| Passage shown |
Once the Capitol opens again, the staff of the Tennessee State Museum will offer free general guided tours and guided Women's Suffrage tours - of the historic State Capitol and the grounds surrounding the building.
Hours for Regular Guided Tours:
Monday through Friday at 9 a.m., 10 a.m., 11 a.m., 1 p.m., 2 p.m., and 3 p.m.
Hours for Women’s Suffrage Tour (Fridays at 1 p.m.)
To commemorate the 100th anniversary of the ratification of the 19th amendment, which happened in Tennessee on August 18, 1920, The Tennessee State Museum offers a new guided Women’s Suffrage-themed tour of the historic Tennessee State Capitol. The tour tells the story of women’s suffrage, which secured the right to vote for women nationwide, in the place where it happened. Join us to learn more about the movement in Tennessee, how local suffragists mobilized support and what happened in those fateful moments leading up to the climactic vote in the House Chamber. Approximate tour time: 45 minutes.
All regular and Women's Suffrage tours begin at the Information Desk on the first floor. No reservations are required.
Groups of ten or more should make a reservation prior to their visit by filling out the Field Trip request for here: https://tnmuseum.org/field-trips-and-reservations.
Please note: the Tennessee State Capitol is closed to visitors on weekends and state holidays. Click here for a list of state holidays.
Location and Access:
600 Dr. Martin L King, Jr. Blvd., at the top of Capitol Hill.
When visiting the State Capitol, visitors may enter the building at the west entrance and go through the security check. Tours begin at the Information Desk located on the first floor across from the main stairwell. The Motlow Tunnel entrance to the State Capitol on Dr. Martin L King, Jr. Blvd. may be used by individuals who cannot climb the stairs to the west entrance. Visitors with special needs should call 615-741-1886 during regular office hours (Mon.-Fri. between 8 a.m. and 4 p.m.)
Get directions via Google Maps
Planning Your Visit:
There is no private parking for the Tennessee State Capitol. During the week, visitors must park in paid lots or at street parking meters. On weekends, visitors may park free in the state employee parking lots around the State Capitol.
All street metered spaces are free to the public Monday-Friday after 6 p.m. and Saturday after 12 p.m. (Note: some meters may have reserved jackets and are closed to public use during these times.)

Records from a collection
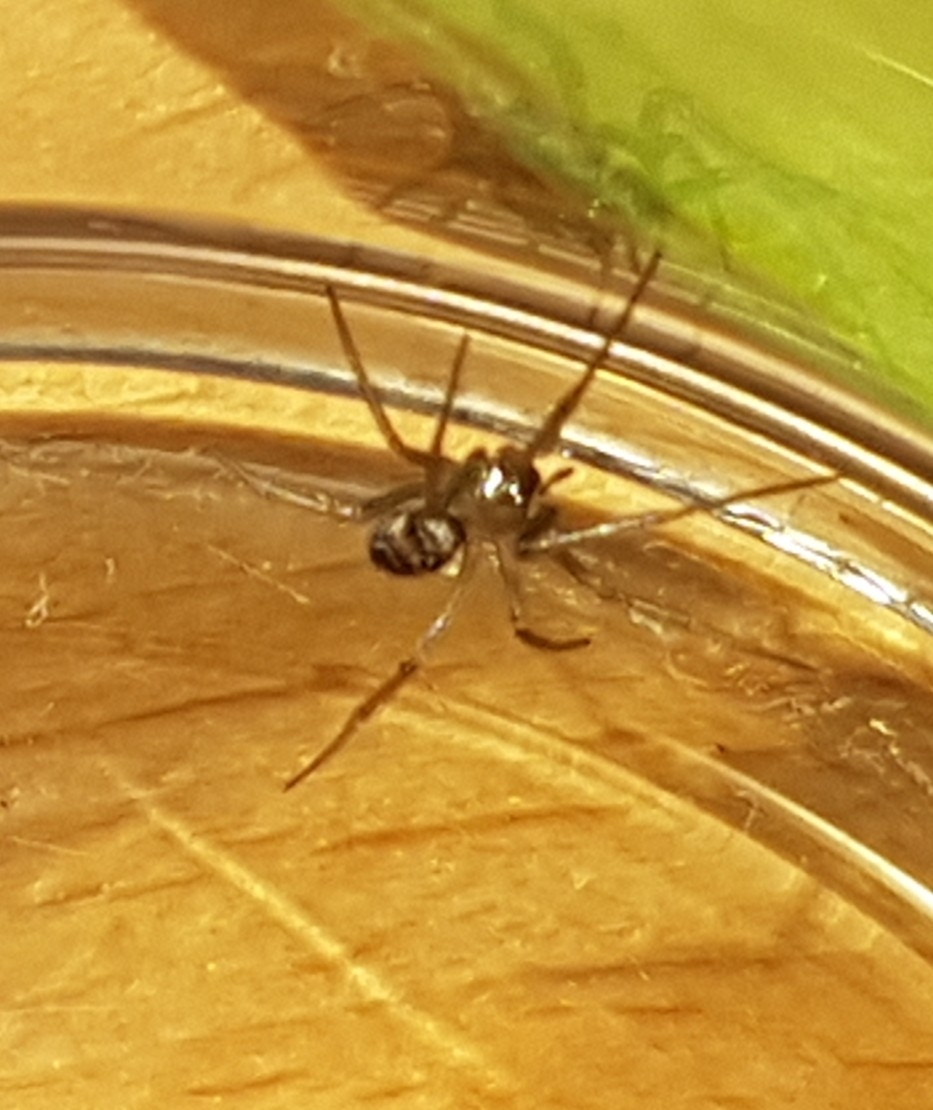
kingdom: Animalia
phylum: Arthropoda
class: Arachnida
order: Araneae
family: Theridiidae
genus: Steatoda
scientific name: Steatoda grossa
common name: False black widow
* * *
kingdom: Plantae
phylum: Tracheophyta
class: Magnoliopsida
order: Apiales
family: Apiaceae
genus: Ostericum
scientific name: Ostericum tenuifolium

| Goals |
1 – According to the passage on Tennessee State Capitol tours, why does the Tennessee State Museum offer the Women's Suffrage tour? Answer in one to three sentences.
2 – Resume the passage on Tennessee State Capitol tours after its last sentence.
None of the entries are needed here.

| Outputs |
1 – The museum offers the tour to commemorate the 100th anniversary of the ratification of the 19th amendment, which happened in Tennessee on August 18, 1920. The tour tells the story of women's suffrage in the place where it happened.

2 –
Click here for a complete list of parking lots and fees
Walking, Biking & Public Transportation:
The Tennessee State Capitol is centrally located in Downtown Nashville. Walking Tour maps that include tours of both downtown as well as in and around the area are available for purchase at Nashville Civic Design Center for $5.
Bike racks are located at 6th Avenue North and Union Street. There is also a Nashville Bi-Cycle bikeshare dock located in that area. Bikes can be rented at Nashville B-Cycle. Click here for more information about rates and stations.
There is a nearby stop on the free service offered by the Music City Circuit. Click here for more information on route and hours of operation.
The Tennessee State Capitol stands today much as it did when it first opened in 1859, and is a magnificent tribute to the people of Tennessee. This graceful structure was designed by noted architect William Strickland who considered it his crowning achievement. When Strickland died suddenly during construction in 1854, he was buried in the north facade of the Capitol.
The cornerstone for the building was laid on July 4, 1845, and construction finished in 1859. The grounds of the State Capitol contain statues honoring Sam Davis, Sgt. Alvin York, and Presidents Andrew Jackson and Andrew Johnson. The tombs of President and Mrs. James K. Polk are also located on the Capitol grounds.
One of the oldest working capitols in the United States, the Tennessee State Capitol serves as home of the Tennessee General Assembly and houses the governor’s office. The building, one of 12 state capitols that does not have a dome, was added to the National Register of Historic Places in 1970 and named a National Historic Landmark in 1971.
Taking photographs is allowed in the State Capitol, but you must turn your flash off.
Language Assistance Policy:
The State Museum is committed to providing programs for the educational and cultural enrichment of all our visitors and program participants. We respectfully request that individuals or groups who wish to request language assistance because of a limited ability to speak or understand English please contact the museum at least five (5) business days prior to the date of the requested museum program or service. Please follow this link for more information.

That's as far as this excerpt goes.